Works of Charles and Mary Lamb. VI-VII. Letters
Charles Lamb to Thomas Allsop, [24 September 1825]
MY dear Allsop—Come not near this unfortunate roof yet a while. My
disease is clearly but slowly going. Field is an excellent attendant. But Mary’s anxieties have overturned her.
1825 | “HERE HE IS—THE ASS” | 695 |
She has her old
Miss James with her, without whom I
should not feel a support in the world. We keep in separate apartments, and
must weather it. Let me know all of your healths. Kindest love to Mrs. Allsop.
Can you call at Mrs.
Burney 26 James Street, and tell her, & that I can see
no one here in this state. If Martin
return—if well enough, I will meet him some where, don’t let him
come.
Ann Allsop [née Dean] (d. 1877 c.)
The wife of Thomas Allsop, biographer of Coleridge, whom she married in 1824; she was a
society hostess, not the actress Fanny Alsop, daughter of Dorothy Jordan.
Thomas Allsop (1795-1880)
English silk merchant and stockbroker who was the friend and biographer of Coleridge
(1836) and a member of Charles Lamb's circle.
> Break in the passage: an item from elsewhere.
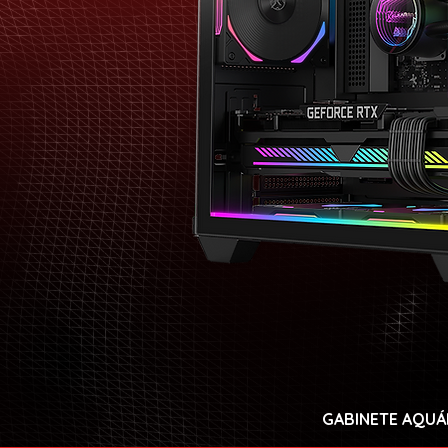
GABINETE AQUÁ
Martin Charles Burney (1788-1852)
The son of Admiral James Burney and nephew of Fanny Burney; he was a lawyer on the
western circuit, and a friend of Leigh Hunt, the Lambs, and Hazlitts.
Rebecca Burney [née Norton] (1799 c.-1868)
A servant who married Martin Burney in 1816; the marriage was kept secret for five years
and ended in a separation about 1830.
Henry Cromwell Field (1785-1840)
The elder brother of Barron Field; he was apothecary and physician to the Charterhouse
and an amateur artist who exhibited at the Royal Academy.
Sarah James (1843 fl.)
The daughter of a clergyman of Beguildy in Shropshire, she was a nurse at Mr. Warburton's
mental institution at Hoxton who attended Mary Lamb.
Mary Anne Lamb (1764-1847)
Sister of Charles Lamb with whom she wrote Tales from Shakespeare (1807). She lived with
her brother, having killed their mother in a temporary fit of insanity.